He had dropped on his knees beside her chair—he could do such things gracefully—and his lips were pressed on the back of her hand, on her wrist, on her soft forearm.

“Don’t, Frank, I——”

“Claudia, I worship you” he said recklessly. “You must know it. Don’t keep me at arm’s length any longer. You are driving me mad by your coldness. I can’t paint, I can’t sleep.... I can only think of you as you might be if you would let yourself love me.”

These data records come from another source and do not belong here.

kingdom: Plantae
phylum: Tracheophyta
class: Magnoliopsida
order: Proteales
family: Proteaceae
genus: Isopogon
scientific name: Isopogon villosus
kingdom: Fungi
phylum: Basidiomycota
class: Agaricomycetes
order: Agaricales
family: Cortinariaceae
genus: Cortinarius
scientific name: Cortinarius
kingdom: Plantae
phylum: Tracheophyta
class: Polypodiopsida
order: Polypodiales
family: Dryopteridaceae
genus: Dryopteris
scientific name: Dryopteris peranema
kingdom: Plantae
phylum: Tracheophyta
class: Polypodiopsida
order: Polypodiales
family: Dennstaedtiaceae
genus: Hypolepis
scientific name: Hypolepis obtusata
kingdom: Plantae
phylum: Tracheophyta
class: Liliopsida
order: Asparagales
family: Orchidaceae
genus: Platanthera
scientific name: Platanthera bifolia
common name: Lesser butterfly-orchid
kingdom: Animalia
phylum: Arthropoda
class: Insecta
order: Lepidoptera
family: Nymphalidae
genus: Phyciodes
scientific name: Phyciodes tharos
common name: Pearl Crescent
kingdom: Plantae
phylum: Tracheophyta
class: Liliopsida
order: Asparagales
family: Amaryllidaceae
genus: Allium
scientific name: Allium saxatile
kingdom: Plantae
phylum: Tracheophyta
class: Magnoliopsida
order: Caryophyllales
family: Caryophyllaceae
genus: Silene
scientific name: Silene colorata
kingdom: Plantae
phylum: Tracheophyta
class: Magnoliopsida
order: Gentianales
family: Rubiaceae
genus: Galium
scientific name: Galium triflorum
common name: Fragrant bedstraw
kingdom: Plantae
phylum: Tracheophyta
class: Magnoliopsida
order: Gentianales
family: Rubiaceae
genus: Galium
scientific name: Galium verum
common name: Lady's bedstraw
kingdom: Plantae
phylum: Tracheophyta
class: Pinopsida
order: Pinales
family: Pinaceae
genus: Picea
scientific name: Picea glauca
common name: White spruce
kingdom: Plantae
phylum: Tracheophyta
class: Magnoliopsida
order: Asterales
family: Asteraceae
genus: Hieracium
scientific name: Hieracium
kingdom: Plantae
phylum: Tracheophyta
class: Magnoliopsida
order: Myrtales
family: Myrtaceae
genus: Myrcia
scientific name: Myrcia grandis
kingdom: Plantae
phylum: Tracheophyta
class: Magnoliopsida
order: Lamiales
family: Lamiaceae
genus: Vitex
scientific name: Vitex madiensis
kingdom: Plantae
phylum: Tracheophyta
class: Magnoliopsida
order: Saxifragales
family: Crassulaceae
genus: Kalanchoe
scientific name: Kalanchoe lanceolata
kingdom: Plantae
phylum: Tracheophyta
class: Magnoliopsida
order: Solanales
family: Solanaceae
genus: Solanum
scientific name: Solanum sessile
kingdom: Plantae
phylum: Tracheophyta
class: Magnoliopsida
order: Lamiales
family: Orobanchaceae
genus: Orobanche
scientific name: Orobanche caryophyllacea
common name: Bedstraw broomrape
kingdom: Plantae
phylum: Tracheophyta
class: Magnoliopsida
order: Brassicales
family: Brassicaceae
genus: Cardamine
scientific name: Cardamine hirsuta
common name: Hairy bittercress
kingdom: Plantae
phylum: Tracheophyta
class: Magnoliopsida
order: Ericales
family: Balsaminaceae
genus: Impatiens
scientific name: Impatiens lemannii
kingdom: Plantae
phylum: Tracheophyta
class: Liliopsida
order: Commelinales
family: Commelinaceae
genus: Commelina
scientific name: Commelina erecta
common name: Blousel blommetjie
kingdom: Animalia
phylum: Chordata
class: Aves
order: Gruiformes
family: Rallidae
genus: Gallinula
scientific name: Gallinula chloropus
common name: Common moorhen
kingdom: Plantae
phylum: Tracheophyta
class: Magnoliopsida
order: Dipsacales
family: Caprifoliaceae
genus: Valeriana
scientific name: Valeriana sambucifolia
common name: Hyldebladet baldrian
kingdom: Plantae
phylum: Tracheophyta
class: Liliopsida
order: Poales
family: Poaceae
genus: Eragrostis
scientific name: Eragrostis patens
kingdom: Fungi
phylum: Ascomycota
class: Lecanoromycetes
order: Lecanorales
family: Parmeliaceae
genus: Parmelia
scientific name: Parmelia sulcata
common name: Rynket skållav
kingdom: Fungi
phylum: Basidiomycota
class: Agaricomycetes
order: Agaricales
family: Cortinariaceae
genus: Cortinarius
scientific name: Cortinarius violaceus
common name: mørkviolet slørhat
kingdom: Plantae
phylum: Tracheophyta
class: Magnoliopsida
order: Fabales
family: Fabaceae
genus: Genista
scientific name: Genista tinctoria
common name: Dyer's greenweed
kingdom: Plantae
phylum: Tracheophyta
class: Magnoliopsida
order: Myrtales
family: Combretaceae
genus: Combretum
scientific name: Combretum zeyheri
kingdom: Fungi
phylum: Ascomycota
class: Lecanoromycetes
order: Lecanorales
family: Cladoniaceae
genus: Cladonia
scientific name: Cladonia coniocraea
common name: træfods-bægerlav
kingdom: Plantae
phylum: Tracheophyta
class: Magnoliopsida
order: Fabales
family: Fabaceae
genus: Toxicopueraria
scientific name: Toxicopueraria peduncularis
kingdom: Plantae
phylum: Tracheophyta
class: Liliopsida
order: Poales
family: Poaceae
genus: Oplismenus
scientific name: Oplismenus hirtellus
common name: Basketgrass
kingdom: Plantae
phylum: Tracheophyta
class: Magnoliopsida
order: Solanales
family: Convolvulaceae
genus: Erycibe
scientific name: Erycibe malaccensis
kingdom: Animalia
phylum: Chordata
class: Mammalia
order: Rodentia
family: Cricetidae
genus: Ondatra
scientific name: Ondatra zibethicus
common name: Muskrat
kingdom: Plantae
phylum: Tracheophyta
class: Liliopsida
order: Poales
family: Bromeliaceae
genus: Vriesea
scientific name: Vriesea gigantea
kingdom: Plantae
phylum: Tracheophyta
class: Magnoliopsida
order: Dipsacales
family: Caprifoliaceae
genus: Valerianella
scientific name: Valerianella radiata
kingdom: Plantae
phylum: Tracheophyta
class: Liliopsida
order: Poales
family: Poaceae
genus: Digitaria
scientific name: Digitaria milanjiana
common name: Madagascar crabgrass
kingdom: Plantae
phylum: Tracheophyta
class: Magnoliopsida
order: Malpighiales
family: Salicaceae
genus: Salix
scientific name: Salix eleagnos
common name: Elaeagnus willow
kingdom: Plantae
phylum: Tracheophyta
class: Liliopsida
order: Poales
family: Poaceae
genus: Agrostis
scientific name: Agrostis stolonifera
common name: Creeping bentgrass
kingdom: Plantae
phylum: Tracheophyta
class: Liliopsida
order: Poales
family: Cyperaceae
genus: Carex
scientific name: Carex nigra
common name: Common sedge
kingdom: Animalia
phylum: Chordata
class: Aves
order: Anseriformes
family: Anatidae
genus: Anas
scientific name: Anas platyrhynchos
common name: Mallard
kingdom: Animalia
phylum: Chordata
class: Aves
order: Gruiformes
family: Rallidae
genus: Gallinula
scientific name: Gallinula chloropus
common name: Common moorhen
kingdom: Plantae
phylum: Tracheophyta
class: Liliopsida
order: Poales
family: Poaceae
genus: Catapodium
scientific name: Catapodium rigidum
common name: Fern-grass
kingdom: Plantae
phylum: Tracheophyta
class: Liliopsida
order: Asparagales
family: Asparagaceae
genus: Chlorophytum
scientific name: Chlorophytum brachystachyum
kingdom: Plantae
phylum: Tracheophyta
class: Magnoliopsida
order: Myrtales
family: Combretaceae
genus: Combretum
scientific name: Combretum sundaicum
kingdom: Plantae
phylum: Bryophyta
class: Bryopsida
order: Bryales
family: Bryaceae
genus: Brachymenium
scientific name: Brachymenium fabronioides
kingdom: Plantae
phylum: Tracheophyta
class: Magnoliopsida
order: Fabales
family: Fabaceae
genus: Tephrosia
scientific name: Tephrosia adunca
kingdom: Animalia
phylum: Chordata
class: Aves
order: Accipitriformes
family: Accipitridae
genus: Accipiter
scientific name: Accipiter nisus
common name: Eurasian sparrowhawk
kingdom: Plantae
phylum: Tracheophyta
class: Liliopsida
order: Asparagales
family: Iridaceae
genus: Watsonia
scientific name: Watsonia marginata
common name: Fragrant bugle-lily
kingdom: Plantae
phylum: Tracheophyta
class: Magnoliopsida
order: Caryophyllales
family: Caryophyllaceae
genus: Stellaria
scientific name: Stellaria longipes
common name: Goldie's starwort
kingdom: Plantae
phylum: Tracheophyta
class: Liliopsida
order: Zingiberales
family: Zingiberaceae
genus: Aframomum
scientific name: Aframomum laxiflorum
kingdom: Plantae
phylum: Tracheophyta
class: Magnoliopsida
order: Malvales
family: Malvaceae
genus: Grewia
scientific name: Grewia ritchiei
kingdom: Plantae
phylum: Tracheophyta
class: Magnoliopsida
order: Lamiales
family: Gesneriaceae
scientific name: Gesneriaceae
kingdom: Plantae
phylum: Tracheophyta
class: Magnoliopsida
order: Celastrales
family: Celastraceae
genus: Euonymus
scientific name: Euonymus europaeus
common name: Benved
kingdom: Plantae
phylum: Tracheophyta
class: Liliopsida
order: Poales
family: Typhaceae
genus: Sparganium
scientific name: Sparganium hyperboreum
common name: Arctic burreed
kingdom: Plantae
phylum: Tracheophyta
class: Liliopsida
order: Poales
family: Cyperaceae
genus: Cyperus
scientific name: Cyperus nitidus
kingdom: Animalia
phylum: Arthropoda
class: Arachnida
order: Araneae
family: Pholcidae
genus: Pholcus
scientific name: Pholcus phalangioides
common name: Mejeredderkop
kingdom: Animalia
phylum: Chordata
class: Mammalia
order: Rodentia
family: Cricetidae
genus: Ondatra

They had both risen to their feet, and he slipped his arm persuasively round her shoulders. His nearness seemed to deprive her of any will or any desire to repulse him. Love is sweet, and his evident sincerity and passion seemed to soothe some aching wound within her. Was not this what she needed to make her life tolerable? Every woman is entitled to love, and her marriage had been a mistake. Perhaps, if she had known all she knew now and she had met Frank earlier....

“Claudia, my dearest, say something to me.”

He drew her unresistingly to him, and the lids drooped over her eyes as she felt the warmth of his breath on her face and then the pressure of his lips.

There was none of the fierce masculinity and violence of Gilbert’s early love-making. Frank Hamilton was too much of an artist for that, and it was not the first time he had made love to a fastidious, sensitive woman. He gave her just the right impression, just the assurance she needed at that moment of tender affection and almost reverent passion. Had he been more virile in his love-making, memory would have awakened, and with her later knowledge she would have repulsed him. She would have said to herself, “This is passion, only passion, and I know what a little it means.” Suspicion would have plucked at her sleeve. But Frank struck the right note, partly by instinct, partly by design.

When at last she made a faint resistance to the pressure of his arms, he slowly let her go, only to catch her hands and cover them again with kisses. She looked down at the waves of his dark hair, worn a little longer than is usual, but not noticeably “artistic,” and she felt sure that she cared for him. He had given a grateful warmth to her heart. A glow of tenderness rose in her for him.

“I think you are foolish to care so much for me,” she said softly.